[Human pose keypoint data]
——————————

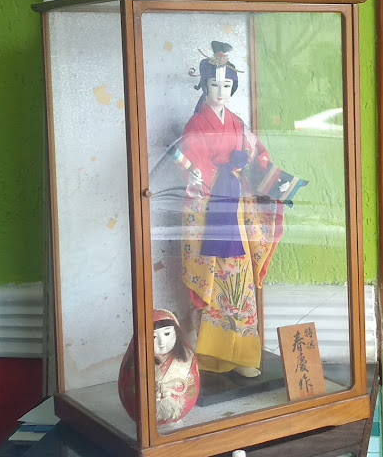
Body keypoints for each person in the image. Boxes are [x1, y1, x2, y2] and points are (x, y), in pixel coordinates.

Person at [176, 41, 285, 378]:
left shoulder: (238, 123)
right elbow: (187, 160)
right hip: (211, 206)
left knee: (242, 279)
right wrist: (201, 175)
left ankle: (243, 354)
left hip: (237, 206)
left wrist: (277, 182)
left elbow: (258, 155)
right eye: (214, 84)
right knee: (214, 276)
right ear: (203, 85)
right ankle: (213, 355)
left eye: (226, 85)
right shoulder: (196, 125)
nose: (220, 92)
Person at [118, 309, 200, 425]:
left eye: (167, 334)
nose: (162, 342)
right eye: (154, 337)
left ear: (176, 333)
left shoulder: (187, 358)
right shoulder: (136, 361)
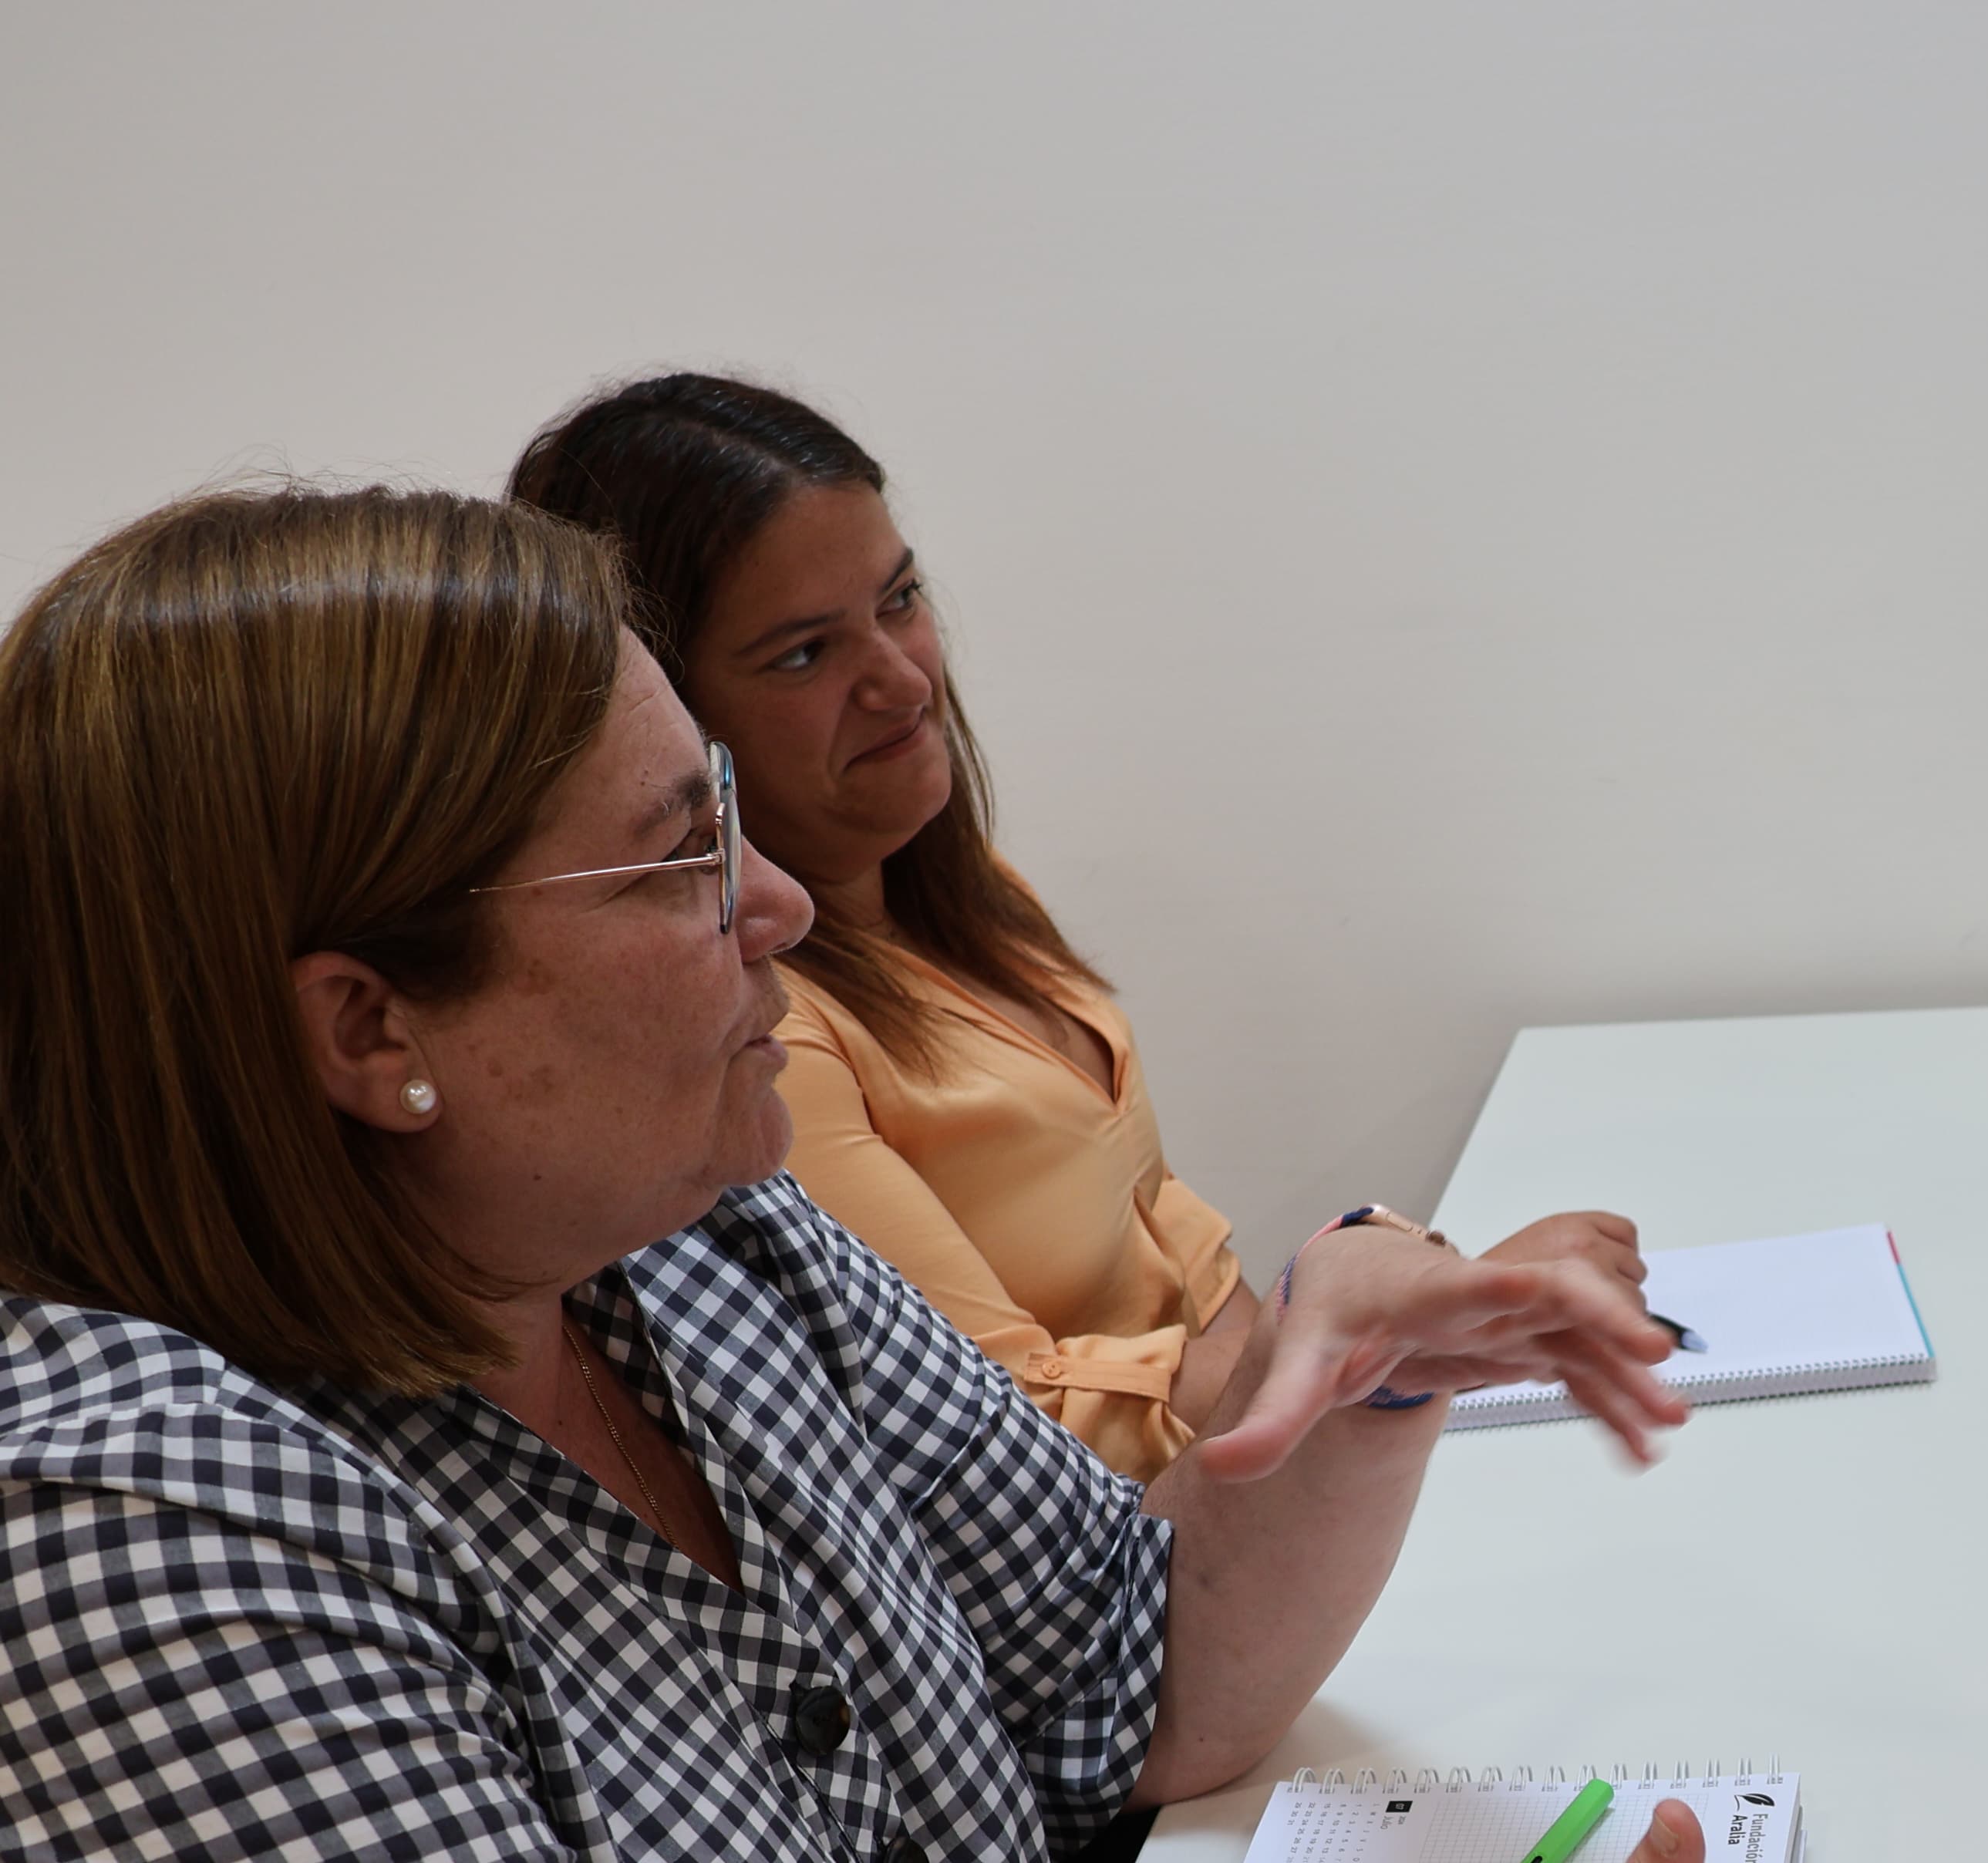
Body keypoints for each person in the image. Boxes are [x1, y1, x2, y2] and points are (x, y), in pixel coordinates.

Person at [0, 485, 1988, 1863]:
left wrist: (1353, 1392)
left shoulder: (678, 1231)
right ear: (369, 1031)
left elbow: (1128, 1688)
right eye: (679, 856)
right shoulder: (134, 1563)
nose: (779, 904)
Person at [508, 372, 1640, 1483]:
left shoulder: (959, 893)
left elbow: (1184, 1259)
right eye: (806, 654)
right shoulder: (770, 1042)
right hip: (1117, 1562)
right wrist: (1385, 1333)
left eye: (900, 600)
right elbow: (1008, 1426)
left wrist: (1399, 1321)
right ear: (664, 720)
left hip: (1248, 1493)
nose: (901, 681)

——————————

TASK: What are the lines from the one with "right wrist: (1385, 1333)" through the end of the records above? Set them down exactly, both ends included, and nothing else.

TASK SOLUTION:
right wrist: (1385, 1333)
left eye: (900, 600)
right elbow: (1008, 1426)
left wrist: (1399, 1321)
right ear: (664, 720)
left hip: (1248, 1493)
nose: (901, 681)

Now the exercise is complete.